Die Grünen haben die Pläne der EU-Kommission zur Einschränkung von Fahrgastrechten bei der Bahn kritisiert. Diese gingen "zu weit" und seien ein "massiver Rückschritt" beim Verbraucherschutz, sagte die Verbraucher-Expertin Renate Künast am Donnerstag der Nachrichtenagentur AFP. Wer durch Witterungsbedingungen Verspätungen oder Zugausfälle in Kauf nehmen müsse, müsse auch weiterhin "Anspruch auf Entschädigungen haben", fügte sie hinzu.

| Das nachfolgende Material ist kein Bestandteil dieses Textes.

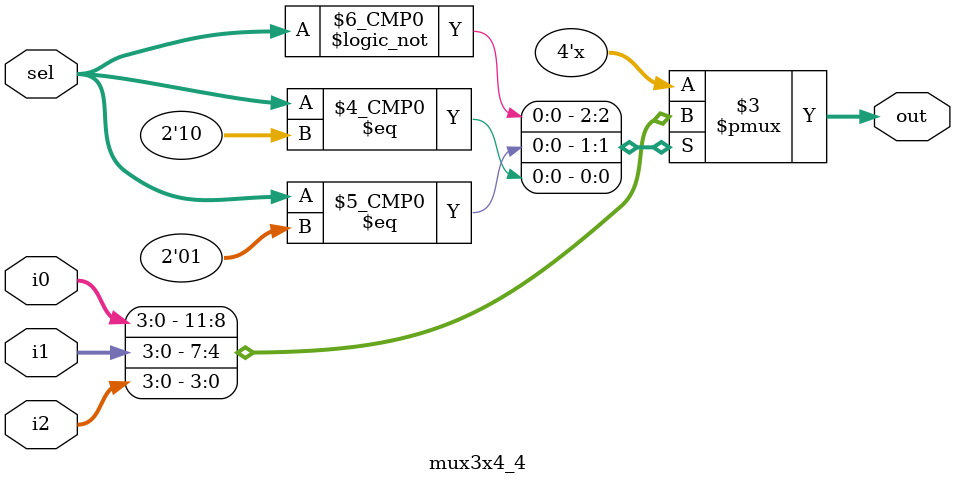
<source format=sv>
`timescale 1ps/1ps
module mux3x4_4(
	input logic [3:0] i0, i1, i2,
	input logic [1:0] sel,
	output logic [3:0] out
);

	always_comb begin
		case(sel)
			2'b00: out = i0;
			2'b01: out = i1;
			2'b10: out = i2;
            default: out = 'X;
		endcase
	end
endmodule

</source>
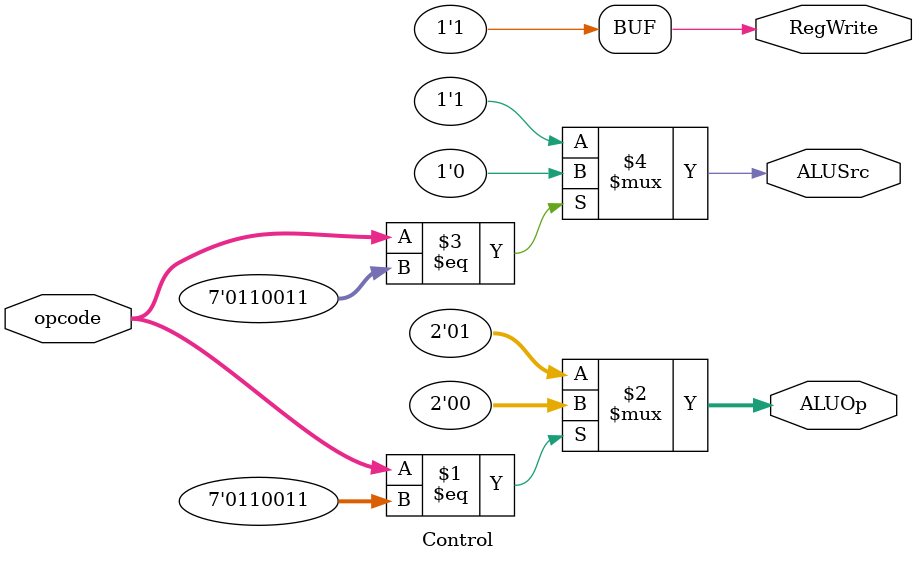
<source format=v>
module Control
(
    input wire [6:0] opcode,
    output wire [1:0] ALUOp,
    output wire ALUSrc,
    output wire RegWrite
);
    //00 = R-instruction, 01 = I-instruction
    assign ALUOp = ((opcode == 7'b0110011) ? 2'b00 : 2'b01);
    //0 = mux should choose from register, 1 = mux should choose from sign-extend
    assign ALUSrc = ((opcode == 7'b0110011) ? 1'b0 : 1'b1);
    assign RegWrite = 1'b1; //all operations write to register
endmodule
</source>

Die Funke-Zeitungen hatten zuvor berichtet, dass die EU-Kommission die Entschädigungsansprüche von Bahnkunden einschränken will. Demnach will die Kommission mit einer Novelle der Verordnung zu Fahrgastrechten im Eisenbahnverkehr auch eine Klausel zur höheren Gewalt bei Verspätungen und Ausfällen einführen. Eisenbahnunternehmen wären damit künftig von Schadenersatzansprüchen befreit, wenn "schlechte Witterungsbedingungen oder große Naturkatastrophen" dafür verantwortlich sind.

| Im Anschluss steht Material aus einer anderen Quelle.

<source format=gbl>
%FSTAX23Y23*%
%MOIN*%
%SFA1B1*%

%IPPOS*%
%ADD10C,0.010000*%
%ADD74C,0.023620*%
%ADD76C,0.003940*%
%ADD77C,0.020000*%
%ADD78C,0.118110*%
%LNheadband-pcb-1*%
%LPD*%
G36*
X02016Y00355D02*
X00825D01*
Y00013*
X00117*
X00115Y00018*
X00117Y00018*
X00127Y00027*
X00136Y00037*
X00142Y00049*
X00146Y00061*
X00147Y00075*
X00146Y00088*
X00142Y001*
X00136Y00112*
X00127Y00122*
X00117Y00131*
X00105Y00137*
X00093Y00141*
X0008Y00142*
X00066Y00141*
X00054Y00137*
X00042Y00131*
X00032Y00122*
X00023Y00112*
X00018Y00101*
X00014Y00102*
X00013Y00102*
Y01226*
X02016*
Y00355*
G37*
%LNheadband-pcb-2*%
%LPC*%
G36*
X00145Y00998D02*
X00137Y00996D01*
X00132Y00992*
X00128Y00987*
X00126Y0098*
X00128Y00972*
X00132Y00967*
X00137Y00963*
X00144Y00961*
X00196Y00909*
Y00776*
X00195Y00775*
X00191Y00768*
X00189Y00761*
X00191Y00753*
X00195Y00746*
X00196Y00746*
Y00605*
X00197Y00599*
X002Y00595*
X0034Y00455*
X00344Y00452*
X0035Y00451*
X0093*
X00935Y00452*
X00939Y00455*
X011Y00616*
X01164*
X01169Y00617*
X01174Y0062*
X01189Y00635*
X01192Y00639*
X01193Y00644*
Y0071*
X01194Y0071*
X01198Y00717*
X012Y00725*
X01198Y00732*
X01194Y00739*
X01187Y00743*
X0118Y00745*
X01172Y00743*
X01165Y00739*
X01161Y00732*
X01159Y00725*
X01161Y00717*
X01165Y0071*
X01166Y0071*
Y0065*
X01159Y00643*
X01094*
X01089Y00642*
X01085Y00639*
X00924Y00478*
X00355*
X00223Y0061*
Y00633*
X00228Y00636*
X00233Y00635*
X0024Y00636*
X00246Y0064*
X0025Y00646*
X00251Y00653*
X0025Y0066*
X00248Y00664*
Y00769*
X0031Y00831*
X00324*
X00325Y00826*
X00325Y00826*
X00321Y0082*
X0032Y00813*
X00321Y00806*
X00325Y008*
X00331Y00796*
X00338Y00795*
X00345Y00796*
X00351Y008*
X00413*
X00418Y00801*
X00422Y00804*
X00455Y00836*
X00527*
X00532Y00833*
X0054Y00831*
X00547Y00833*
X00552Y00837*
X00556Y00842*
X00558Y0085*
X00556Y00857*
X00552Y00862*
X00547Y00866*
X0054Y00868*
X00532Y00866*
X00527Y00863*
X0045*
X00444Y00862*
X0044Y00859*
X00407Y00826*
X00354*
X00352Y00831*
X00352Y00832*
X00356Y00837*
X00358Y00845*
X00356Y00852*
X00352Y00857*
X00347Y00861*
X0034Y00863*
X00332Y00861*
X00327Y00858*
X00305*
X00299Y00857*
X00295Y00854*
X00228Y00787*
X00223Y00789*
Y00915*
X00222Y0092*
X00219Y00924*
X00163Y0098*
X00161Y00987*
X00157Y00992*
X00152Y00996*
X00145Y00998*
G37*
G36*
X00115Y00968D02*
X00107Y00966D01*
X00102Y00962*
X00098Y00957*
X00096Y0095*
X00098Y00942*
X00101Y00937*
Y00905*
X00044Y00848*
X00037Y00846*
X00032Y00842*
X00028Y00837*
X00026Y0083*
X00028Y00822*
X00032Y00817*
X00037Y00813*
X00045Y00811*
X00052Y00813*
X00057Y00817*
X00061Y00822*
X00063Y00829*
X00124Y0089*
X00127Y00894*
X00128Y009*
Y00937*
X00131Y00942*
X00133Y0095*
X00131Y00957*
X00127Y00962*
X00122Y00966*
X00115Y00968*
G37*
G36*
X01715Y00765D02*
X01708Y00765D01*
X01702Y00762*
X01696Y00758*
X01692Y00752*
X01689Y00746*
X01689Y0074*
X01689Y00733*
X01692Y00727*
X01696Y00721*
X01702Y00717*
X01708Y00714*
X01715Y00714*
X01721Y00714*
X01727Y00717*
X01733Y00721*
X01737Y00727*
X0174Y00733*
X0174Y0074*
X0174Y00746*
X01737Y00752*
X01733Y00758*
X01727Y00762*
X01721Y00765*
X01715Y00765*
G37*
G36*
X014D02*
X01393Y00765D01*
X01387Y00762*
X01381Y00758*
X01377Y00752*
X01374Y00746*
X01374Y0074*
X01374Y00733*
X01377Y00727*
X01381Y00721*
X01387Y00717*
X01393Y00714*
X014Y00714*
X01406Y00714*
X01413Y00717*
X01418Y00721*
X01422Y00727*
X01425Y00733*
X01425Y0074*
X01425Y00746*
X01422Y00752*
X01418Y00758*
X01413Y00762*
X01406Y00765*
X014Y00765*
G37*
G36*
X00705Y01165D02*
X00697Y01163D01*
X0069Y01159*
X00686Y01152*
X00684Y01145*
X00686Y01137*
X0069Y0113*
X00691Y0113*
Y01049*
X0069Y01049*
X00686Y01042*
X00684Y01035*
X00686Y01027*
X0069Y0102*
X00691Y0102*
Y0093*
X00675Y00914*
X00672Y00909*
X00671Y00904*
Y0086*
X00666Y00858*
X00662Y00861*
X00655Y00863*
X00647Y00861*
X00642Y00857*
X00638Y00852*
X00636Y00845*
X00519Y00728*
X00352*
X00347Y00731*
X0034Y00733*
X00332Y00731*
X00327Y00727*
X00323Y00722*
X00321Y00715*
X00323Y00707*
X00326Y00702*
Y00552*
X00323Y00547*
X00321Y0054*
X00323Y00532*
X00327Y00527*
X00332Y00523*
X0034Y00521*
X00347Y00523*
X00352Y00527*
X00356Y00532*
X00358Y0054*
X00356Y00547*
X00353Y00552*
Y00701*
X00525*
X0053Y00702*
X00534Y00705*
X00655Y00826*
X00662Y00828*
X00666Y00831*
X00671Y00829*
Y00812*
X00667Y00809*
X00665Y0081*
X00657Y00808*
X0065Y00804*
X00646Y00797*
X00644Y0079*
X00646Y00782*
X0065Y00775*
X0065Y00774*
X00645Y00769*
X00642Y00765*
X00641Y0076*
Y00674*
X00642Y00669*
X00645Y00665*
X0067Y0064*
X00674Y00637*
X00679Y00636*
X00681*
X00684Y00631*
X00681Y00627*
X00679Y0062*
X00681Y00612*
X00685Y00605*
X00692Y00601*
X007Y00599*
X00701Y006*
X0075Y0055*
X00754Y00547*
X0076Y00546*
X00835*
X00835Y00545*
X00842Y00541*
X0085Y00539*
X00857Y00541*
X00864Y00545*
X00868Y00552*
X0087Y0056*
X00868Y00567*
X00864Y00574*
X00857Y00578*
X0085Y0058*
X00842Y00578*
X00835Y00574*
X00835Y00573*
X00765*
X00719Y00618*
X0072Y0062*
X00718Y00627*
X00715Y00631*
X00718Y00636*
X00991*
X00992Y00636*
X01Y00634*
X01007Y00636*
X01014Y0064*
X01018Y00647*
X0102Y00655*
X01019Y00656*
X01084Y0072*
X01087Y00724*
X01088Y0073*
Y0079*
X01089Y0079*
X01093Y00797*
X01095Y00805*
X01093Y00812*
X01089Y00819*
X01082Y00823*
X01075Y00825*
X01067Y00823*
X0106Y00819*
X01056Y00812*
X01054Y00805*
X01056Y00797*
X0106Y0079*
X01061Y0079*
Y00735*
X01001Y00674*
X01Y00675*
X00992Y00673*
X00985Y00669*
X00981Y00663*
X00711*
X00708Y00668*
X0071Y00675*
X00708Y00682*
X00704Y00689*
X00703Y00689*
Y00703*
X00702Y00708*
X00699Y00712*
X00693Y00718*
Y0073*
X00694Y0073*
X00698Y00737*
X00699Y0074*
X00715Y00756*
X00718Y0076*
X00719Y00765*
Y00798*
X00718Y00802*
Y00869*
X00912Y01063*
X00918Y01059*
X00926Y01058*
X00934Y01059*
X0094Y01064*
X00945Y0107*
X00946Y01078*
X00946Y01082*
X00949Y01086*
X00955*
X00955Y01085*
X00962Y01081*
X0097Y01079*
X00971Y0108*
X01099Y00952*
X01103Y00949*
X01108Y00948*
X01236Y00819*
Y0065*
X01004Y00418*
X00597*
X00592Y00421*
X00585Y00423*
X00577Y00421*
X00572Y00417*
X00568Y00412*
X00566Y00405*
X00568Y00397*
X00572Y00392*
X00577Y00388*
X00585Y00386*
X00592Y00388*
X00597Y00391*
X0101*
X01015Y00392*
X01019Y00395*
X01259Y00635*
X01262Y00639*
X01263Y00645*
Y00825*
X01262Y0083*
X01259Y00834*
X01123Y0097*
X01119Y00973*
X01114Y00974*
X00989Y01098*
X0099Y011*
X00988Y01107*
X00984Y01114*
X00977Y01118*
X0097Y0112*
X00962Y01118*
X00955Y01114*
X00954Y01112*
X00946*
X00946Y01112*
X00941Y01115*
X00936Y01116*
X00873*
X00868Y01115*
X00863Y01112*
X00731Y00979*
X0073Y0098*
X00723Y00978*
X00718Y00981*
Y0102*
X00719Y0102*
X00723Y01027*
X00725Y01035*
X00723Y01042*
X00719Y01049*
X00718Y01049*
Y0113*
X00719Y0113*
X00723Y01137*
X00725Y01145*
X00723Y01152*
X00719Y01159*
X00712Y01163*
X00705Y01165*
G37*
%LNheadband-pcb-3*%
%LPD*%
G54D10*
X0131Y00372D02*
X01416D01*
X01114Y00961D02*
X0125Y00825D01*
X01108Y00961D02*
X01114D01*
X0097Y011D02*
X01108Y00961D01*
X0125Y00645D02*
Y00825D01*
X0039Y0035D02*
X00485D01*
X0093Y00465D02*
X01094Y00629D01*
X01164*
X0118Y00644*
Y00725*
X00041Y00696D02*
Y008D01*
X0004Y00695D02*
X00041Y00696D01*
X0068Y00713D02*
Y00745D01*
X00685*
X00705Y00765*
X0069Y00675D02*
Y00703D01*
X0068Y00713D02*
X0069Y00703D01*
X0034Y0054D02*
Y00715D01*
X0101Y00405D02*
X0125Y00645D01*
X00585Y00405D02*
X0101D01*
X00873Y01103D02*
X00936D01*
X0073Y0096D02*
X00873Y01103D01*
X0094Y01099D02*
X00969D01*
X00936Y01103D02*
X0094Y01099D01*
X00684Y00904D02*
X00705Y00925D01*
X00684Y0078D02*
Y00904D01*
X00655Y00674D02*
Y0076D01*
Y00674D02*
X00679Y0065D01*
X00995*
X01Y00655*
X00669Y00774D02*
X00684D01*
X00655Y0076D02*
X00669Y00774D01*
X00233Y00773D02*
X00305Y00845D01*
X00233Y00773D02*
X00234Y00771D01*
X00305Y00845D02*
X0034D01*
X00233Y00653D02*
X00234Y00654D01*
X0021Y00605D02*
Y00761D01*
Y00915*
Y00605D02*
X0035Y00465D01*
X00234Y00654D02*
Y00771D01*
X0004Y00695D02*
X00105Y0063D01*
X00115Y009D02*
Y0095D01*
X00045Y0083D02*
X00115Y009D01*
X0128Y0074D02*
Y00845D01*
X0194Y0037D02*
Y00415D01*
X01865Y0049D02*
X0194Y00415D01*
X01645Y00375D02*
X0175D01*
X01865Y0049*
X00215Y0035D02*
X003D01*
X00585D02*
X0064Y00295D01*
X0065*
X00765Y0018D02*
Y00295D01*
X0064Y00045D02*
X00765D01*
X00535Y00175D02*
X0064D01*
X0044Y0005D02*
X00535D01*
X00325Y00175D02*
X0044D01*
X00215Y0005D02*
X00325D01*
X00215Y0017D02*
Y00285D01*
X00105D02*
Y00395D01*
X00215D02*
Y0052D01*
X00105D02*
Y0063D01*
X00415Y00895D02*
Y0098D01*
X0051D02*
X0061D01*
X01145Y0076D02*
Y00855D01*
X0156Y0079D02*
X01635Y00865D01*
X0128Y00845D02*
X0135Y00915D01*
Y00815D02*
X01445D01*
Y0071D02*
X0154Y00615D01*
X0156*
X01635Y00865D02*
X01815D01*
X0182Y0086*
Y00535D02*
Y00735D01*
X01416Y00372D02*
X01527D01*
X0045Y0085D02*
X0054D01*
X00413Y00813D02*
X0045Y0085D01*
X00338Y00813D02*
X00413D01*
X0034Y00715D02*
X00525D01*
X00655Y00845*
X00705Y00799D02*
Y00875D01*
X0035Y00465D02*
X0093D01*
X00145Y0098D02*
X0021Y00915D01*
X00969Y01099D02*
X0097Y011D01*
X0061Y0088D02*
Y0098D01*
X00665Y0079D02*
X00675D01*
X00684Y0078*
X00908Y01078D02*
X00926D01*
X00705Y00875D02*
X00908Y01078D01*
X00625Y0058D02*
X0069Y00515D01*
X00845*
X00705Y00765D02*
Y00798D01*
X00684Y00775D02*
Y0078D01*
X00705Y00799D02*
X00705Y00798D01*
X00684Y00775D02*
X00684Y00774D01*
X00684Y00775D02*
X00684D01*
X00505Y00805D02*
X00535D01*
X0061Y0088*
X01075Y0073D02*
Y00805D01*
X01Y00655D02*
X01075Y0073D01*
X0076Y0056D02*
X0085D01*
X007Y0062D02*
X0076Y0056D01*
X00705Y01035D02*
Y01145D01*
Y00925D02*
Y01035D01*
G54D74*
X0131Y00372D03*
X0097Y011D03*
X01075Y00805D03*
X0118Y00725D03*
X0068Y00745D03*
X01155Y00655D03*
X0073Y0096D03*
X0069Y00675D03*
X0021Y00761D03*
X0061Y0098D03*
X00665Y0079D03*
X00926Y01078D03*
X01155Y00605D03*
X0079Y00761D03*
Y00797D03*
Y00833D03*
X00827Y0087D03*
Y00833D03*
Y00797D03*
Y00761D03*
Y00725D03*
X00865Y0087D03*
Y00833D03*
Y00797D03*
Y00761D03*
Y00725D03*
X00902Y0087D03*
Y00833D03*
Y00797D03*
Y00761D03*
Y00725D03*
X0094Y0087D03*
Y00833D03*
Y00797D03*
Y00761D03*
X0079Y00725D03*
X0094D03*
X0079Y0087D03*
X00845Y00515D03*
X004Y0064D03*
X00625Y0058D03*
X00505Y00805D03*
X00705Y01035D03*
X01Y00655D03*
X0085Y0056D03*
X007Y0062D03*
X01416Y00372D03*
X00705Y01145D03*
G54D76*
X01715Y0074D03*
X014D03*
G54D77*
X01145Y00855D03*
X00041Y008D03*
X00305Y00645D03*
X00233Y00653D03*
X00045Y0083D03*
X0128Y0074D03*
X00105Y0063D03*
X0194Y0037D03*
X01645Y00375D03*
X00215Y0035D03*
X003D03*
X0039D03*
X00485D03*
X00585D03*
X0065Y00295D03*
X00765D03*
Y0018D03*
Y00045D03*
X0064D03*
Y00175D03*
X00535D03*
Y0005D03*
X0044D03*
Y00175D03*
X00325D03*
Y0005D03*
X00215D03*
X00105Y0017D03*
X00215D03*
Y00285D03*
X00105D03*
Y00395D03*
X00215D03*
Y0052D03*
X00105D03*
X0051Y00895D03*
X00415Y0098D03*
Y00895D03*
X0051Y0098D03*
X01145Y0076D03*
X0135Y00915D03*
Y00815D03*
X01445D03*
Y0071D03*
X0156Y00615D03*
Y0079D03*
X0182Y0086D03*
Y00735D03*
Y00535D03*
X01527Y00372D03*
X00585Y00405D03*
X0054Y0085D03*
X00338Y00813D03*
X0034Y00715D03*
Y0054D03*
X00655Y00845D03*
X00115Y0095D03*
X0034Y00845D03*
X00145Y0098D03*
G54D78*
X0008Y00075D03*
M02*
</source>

Künast erklärte dazu, die EU-Kommission müsse vielmehr dafür sorgen, dass Reisende auch bei Bus- und Flugreisen angemessen entschädigt werden, wenn höhere Gewalt im Spiel sei. Es sei der falsche Weg, den Verbraucherschutz abzusenken, "um gleiche Wettbewerbsbedingungen für Bahn, Bus und Flugzeug" zu schaffen.